Handling PII Data in Customer-Facing AI Chatbots

When you're building a customer-facing chatbot, you can't control who the user is or what they'll type. Even if you warn "don't share sensitive information," people will still paste personal data (PII) sometimes by mistake. OpenAI itself reminds users that ChatGPT can be helpful but isn't always right, so important information should be verified.

The PII Challenge in LLM Chatbots

Large language models (LLMs) don't update themselves per request, but vendors may retain request/response logs for safety, abuse monitoring, or legal reasons.

OpenAI API: logs are typically retained up to 30 days by default; Zero Data Retention is available for eligible endpoints. For ChatGPT Enterprise/Edu, workspace admins control retention, and deleted conversations are removed within ~30 days unless law requires otherwise.
Anthropic Claude: users can delete conversations (removed from history and back-end within ~30 days), but policy-flagged content may be retained longer (e.g., up to 2 years for inputs/outputs).
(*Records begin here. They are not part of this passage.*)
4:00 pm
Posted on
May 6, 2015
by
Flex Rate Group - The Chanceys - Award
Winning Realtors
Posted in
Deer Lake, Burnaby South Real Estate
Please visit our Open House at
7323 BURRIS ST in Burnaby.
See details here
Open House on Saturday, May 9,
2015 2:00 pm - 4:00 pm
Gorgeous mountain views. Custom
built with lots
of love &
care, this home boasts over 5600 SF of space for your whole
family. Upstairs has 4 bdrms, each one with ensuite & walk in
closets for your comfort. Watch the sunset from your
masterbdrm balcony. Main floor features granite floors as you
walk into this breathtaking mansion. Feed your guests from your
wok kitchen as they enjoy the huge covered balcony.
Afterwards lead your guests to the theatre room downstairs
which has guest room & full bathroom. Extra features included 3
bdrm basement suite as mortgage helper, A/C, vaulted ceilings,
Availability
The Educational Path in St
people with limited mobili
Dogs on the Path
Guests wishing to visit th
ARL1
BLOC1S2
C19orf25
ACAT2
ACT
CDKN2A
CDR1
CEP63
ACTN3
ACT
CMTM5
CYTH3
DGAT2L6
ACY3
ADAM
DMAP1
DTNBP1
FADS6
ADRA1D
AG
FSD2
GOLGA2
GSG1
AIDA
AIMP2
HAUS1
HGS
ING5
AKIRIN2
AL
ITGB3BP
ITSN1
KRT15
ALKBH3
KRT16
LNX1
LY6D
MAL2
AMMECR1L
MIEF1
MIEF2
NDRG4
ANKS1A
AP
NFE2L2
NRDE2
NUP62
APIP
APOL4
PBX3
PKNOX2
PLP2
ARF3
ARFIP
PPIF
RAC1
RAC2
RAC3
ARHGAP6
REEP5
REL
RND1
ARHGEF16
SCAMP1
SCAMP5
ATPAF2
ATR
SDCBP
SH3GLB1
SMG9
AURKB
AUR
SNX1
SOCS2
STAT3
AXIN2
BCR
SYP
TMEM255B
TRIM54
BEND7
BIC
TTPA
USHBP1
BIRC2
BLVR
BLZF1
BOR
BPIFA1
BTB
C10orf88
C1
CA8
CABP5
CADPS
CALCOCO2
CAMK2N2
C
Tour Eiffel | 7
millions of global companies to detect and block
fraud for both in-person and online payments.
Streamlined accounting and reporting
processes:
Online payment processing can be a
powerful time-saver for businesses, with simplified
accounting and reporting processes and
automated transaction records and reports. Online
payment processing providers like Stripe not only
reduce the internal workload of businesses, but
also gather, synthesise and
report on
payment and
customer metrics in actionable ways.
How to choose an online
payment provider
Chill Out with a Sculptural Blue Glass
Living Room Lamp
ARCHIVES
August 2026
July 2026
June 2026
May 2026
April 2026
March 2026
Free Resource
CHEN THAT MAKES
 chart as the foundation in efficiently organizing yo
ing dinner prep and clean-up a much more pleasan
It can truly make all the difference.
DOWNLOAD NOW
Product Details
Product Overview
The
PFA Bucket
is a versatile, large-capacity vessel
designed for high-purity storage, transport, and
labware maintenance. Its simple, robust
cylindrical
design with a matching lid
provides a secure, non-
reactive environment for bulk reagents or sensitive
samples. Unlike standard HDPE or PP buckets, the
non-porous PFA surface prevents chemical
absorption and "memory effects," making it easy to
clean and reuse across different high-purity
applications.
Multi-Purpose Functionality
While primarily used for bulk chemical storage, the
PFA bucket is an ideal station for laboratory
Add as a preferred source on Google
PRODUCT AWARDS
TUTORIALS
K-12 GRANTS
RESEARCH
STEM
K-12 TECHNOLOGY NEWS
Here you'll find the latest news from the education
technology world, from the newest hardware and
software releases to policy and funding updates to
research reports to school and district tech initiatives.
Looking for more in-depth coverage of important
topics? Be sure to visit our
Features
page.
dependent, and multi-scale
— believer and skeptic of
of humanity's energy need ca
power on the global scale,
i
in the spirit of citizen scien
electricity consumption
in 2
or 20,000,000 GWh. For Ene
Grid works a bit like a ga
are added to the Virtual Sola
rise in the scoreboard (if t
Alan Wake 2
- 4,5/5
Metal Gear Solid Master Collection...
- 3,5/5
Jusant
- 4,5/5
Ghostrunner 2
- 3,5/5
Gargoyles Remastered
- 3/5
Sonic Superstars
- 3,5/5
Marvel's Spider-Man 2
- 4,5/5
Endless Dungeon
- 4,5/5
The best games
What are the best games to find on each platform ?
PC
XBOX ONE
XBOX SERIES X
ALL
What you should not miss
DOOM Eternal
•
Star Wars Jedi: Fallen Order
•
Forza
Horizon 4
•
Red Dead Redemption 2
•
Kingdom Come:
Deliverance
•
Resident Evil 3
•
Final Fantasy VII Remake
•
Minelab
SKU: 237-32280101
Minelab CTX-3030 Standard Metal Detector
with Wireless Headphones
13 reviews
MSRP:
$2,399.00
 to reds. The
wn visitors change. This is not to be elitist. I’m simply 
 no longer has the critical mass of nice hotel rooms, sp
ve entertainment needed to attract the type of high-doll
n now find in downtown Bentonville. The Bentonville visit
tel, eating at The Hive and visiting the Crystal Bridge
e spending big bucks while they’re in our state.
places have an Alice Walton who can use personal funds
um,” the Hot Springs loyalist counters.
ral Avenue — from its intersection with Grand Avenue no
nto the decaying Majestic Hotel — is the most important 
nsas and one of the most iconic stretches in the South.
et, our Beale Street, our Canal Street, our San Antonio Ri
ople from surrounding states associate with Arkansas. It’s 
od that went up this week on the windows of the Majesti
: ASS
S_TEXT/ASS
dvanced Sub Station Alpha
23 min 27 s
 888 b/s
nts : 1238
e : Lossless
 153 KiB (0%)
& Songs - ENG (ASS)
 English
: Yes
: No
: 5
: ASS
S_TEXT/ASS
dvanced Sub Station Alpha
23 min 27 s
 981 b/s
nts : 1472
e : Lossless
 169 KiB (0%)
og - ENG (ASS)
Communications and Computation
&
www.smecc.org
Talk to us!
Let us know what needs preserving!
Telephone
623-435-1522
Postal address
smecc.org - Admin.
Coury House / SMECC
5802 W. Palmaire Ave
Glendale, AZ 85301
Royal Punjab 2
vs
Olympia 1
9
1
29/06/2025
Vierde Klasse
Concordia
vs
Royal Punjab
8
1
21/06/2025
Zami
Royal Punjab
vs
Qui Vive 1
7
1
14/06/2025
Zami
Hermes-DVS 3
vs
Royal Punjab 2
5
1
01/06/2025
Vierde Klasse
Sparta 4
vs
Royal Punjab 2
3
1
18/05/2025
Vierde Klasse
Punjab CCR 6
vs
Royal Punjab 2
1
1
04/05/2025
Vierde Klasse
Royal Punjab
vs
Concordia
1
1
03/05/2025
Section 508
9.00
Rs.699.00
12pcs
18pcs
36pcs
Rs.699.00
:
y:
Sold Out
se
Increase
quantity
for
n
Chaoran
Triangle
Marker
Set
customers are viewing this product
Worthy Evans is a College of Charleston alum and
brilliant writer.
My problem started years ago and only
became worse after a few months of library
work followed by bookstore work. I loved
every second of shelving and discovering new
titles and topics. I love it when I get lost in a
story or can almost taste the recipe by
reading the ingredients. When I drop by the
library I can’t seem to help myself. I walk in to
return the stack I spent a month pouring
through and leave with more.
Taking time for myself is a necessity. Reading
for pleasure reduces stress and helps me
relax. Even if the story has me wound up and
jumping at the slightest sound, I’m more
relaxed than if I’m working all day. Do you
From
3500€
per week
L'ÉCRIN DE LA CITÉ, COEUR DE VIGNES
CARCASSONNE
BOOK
Beyond retention, cross-border data transfers can trigger compliance duties:

Under the GDPR, transfers outside the EU require an adequacy decision or appropriate safeguards (SCCs/BCRs).
Under Singapore's PDPA, the Transfer Limitation Obligation requires ensuring overseas recipients protect data to a standard comparable to PDPA.

Common PII-Handling Approaches

1) Filter PII Out Completely

Detect and strip PII before sending a request to the LLM. Risk: removing entities like names, emails, phones can erase critical context, leading to worse task performance or misinterpretations. Research shows de-identification can negatively impact NLP accuracy (magnitude varies by task and method).

2) Mask PII with Typed Placeholders

Replace sensitive spans with structured tags (e.g., <Email_1>, <Phone_2>). Benefit: preserves semantics ("there is an email/phone here"), improving answer quality vs. blunt redaction. This aligns with pseudonymization/de-identification guidance (keep re-identification keys inside your perimeter). Caveat: as usage scales, you need robust tagging, mapping, and audit controls.

How HoverBot Protects PII: Our Two-Stage Local ML Workflow

We safeguard user privacy and context using a two-stage machine learning (ML) process that runs entirely on our own infrastructure. Both stages are powered by local models, ensuring that personally identifiable information (PII) is never exposed to external systems.

1) Fast PII Detection (Boolean Gate)

A lightweight model scans every incoming message.

No PII found? We route to the LLM immediately (low latency).
PII found? We escalate to step 2.

2) Advanced Tagging & Masking

A second service classifies sensitive spans (emails, phones, names, etc.) and replaces them with dynamic tags (<Email_1>, <Phone_2>, <Person_3>). We include instructions so the LLM understands tags and doesn't alter them.

Post-LLM Unmasking (Server-Side)

We replace tags with the original values inside our environment after the model responds.

The originals never leave our perimeter; processing is region-pinned to meet residency needs.
Where we must call external LLMs, we enable vendor controls (e.g., OpenAI Zero Data Retention) when applicable.

Why This Architecture Matters

Data remains under our control. Sensitive fields are masked before any external call; unmasking happens only on our servers.

Context is preserved. Typed placeholders reduce the accuracy hit seen with blunt redaction.

Compliance-friendly by design. Regional pinning and transfer controls align with GDPR and PDPA requirements.

Final Thought

A banner isn't a security control. If you're shipping a client-facing AI chatbot, build a data-protection layer from day one: keep originals inside your perimeter, use structured masking to preserve context, and configure vendor retention/residency options so sensitive data never leaves your secure environment.